An apple hard and crisp and full of memories. Apples give me indigestion. They remind me of the days when an apple was all I ate for lunch, the days when I agonised to be thin. To be thin was to worry my mother and what better way to attract her attention than to look as though I were fading away. We were fading away. Me and my younger sister, the one less than twenty two months younger, the one with whom I competed in the thinness stakes.
In those days my sister and shared a house together, half a house, with one other friend from school. We shared a tight budget, too, ten dollars a week on groceries. H, our friend and housemate, the one who got fat while we grew thin, shopped on Saturdays at the Victoria market. We wrote the list together and never altered it. Week after week, H bought the same food.
Curried sausages on Monday. We threw in a handful of sultanas for the taste and novelty – the sweet and savoury mixed together. On Tuesdays we cooked a chicken noodle soup packet version of chicken chow mien without the chicken. We ate fish on Wednesdays, whatever could last the three days, whatever was freshest. In those days fish was cheap. On Thursdays we ate homemade hamburgers without the buns and on Fridays we drank.
When we drank we ate ice cream for supper. Ice cream was fattening but if that was all we ate we figured we could get way with it. The boys would pick us up around eight o’clock after our day at university and we would start our drinking, the boys on beer, the girls on port and lemonade. It was not until ten that we realised we were starving. When the boys went off to buy hot chips from the local fish and chip shop we girls went to the milk bar for a two-litre tub of vanilla ice cream. Always vanilla, any other flavour we considered more fattening.
It was a slow and steady process this business of disappearing. In time I gave up milk with my coffee. Black coffee gave the illusion of having a feed even if underneath I was starving. I watched my stomach shrink and felt the weight of any food I ate like an ache.

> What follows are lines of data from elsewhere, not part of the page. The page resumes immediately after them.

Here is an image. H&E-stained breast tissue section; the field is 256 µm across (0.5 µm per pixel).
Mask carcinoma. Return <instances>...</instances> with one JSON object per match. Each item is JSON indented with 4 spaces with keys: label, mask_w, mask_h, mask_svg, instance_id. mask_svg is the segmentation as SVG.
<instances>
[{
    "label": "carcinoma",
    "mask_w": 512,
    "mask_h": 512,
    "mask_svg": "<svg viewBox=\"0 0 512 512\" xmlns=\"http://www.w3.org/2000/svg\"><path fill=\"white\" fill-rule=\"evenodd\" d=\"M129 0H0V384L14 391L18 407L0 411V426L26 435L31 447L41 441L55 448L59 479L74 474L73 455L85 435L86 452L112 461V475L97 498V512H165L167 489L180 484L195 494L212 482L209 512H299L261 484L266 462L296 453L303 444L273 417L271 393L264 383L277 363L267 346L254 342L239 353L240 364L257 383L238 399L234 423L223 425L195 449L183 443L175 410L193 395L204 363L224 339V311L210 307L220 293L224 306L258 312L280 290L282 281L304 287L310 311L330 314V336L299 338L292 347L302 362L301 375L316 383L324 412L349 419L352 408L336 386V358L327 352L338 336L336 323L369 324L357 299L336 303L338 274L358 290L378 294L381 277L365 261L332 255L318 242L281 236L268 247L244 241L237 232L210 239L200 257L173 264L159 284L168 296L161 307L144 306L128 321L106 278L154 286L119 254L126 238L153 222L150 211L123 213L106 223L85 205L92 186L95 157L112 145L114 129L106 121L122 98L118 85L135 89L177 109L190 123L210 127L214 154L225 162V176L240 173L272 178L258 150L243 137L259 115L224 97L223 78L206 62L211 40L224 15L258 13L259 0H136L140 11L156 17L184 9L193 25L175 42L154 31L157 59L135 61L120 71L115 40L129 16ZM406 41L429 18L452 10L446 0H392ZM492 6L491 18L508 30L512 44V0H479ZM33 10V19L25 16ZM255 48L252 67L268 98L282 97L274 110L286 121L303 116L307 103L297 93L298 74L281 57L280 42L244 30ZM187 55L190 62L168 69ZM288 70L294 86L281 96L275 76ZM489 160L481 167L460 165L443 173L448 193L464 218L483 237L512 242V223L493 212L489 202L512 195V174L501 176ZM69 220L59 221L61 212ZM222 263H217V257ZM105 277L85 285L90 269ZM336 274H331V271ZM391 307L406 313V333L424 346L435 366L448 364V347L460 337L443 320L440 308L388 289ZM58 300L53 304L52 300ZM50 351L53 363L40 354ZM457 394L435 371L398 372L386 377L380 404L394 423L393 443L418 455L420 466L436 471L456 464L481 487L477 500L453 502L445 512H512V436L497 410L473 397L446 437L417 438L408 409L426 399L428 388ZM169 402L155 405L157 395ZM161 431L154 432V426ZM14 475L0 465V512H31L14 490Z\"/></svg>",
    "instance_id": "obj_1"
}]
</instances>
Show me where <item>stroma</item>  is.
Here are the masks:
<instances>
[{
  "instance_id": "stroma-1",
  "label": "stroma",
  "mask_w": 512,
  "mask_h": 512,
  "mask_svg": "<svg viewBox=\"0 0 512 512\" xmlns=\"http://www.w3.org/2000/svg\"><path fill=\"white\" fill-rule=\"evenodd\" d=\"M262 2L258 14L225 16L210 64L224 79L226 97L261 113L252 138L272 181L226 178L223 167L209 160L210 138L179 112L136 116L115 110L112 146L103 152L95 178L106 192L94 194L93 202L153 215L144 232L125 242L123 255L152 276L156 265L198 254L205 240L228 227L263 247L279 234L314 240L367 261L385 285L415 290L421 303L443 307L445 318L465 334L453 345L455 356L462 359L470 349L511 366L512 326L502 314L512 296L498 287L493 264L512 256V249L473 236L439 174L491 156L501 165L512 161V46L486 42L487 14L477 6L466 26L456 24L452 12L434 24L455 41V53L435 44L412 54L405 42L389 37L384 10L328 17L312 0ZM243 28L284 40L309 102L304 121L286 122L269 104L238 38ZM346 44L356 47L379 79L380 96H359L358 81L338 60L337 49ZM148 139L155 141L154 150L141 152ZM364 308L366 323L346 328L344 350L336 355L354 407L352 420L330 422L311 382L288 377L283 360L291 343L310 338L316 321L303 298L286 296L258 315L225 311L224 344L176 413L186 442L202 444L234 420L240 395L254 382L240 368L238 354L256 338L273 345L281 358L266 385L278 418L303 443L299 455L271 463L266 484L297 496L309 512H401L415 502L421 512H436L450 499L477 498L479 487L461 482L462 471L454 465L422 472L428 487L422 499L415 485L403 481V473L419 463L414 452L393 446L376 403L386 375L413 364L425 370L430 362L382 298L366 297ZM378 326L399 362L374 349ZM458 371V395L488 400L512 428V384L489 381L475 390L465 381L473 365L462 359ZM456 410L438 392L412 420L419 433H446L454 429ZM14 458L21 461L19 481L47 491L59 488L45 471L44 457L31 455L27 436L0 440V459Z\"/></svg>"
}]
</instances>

H served up plates at dinner and my sister and I fought over who might get the smallest serve. H had no choice but to take the biggest, whether she wanted it or not. It was a strange reversal of affairs. When we were younger, when H was still thin, my sister and I fought over who might get the biggest serve. All my siblings fought over the amount but this was before we hit adolescence and realised the power of disappearing.